“When you’re working, there’s a communion between the object-maker and the material, [and] it transcends into something much greater,” said furniture designer and woodworker Sam Maloof. “When you make something and someone likes it, enjoys it and all, you’re paid tenfold.”
Cradle Cabinet, Detail
Maloof was one of the United States’ preeminent woodworkers during the second half of the twentieth century. In 1966, Paul J. Smith, Director of the Museum of Arts and Design (MAD), invited Maloof to show his Cradle Cabinet in a thematic exhibition, The Bed. A masterpiece of woodworking skill and sensitivity, the cabinet is also innovative in its design, combining all of the functional needs of a newborn’s nursery into a single piece of furniture.
Photographed in The Museum of Arts and Design in NYC.
It was at the 2019 Salon Art + Design that we spotted this very rare and early first edition of the Flora / Model 852 Cabinet (1937) created by Austrian architect and designer Josef Frank (1885 – 1967). The cabinet was part of a prolific collaboration with Estrid Ericson, of the Swedish interiors brand Svenskt Tenn, which produced and retailed the piece. This piece was manufactured in 1950.
In 1927, Paul Frankl wrote, “In my own creations for the modern American home, I have kept within the architectural spirit of our time,” citing the New York City skyline as his most powerful design source. Indeed, the architecture of Manhattan is reflected in every detail of Frankl’s Skyscraper Cabinet, including its simplicity, continuity of line, flat surfaces, sharp and clean moldings, quality of restraint, and overall feeling of power. Not even 18-inches deep, Frankl’s cabinet was designed to conserve space in small city apartments. See other examples of Paul Frankl’s Skyscraper-influenced designs Here and Here.
Ettore Sottsass’ late furniture for Gallery Mourmans liberated the artist from the ordinary constraints of the market and quantity. The collaboration gave him license to pursue the vast poetic and sculptural potential of perhaps his favorite of all design archetypes, the Cabinet.
As with Cabinet No. 56 (2003) these pieces read as prototypes, concepts and sculpture. Each cabinet in this series is a study in materials, structure, form, color, and visual and sculptural effects — homages to his friends and design masters.

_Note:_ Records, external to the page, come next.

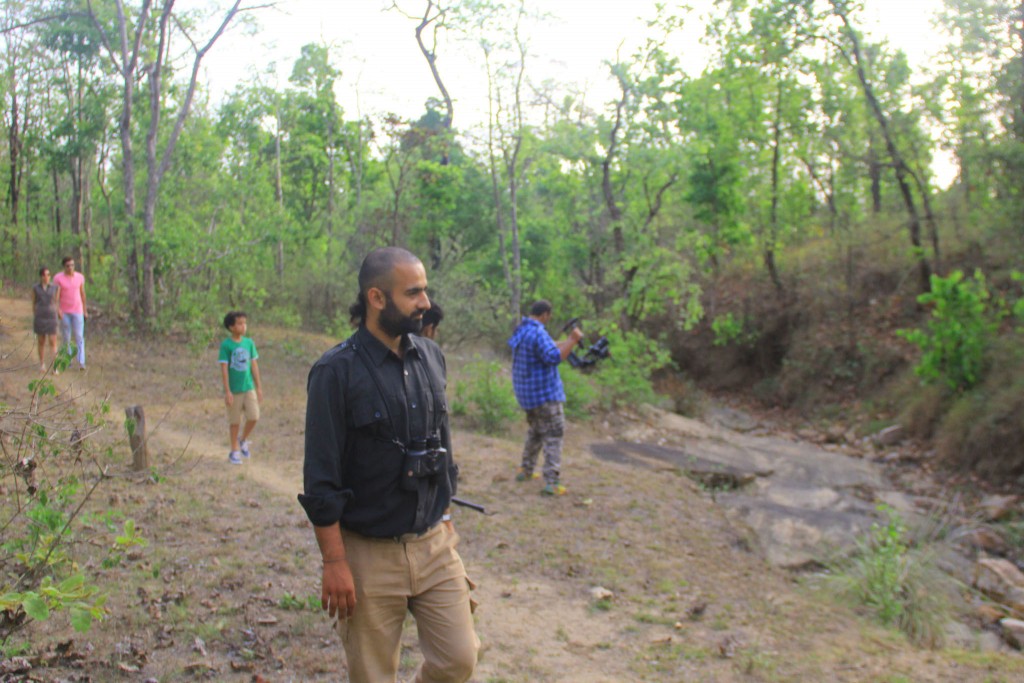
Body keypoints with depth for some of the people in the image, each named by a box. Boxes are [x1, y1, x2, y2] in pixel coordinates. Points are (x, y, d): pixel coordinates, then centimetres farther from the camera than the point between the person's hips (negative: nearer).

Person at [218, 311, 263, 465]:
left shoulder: (249, 343, 3)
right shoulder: (226, 345, -10)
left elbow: (254, 365, 8)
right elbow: (224, 369, -10)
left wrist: (259, 387, 9)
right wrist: (227, 391, -13)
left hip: (249, 387, 3)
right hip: (234, 390, -3)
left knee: (254, 417, -4)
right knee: (234, 421, 6)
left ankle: (244, 440, 24)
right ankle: (234, 451, 21)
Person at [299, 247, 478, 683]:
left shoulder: (431, 357, 4)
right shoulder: (337, 372, -15)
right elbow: (321, 479, -14)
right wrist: (334, 563, -15)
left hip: (435, 545, 5)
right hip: (369, 553, -5)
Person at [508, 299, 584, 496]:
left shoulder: (521, 330, 10)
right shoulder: (538, 333, -20)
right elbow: (554, 358, -29)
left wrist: (567, 341, 24)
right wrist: (572, 340, -23)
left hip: (526, 391, 9)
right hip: (544, 392, -9)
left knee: (535, 431, 25)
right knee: (553, 435, -5)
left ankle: (525, 470, 32)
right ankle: (551, 482, -9)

Photographed in The Met Breuer in NYC as part of the 2017 – 2018 Exhibit, Ettore Sottsass: Design Radical.
What a treat it is to experience the Pierre Cardin exhibit Future Fashion, currently on view at the Brooklyn Museum. I admit to being unaware that Cardin also made furniture until I saw a selection of his amazing woodwork staged amongst his retro-space-age fashions. This cabinet, which emulates a sunset above ocean waves, is from 2018.
Cardin’s passion for woodworking began as a child in central France. Later, he created furniture inspired by the skies, landscapes, and forms of nature, using traditional woodworking and lacquer techniques that correspond to the handiwork in haute couture fashion. For this reason, Cardin described his handmade cabinets, tables, dressers, and chairs as “couture furniture” and utilitarian sculptures. Cardin intends his furniture, like sculpture, to be place so that the viewer can see if from all sides and directions.
Pierre Cardin: Future Fashion Will be on View at The Brooklyn Museum Through January 5th, 2020.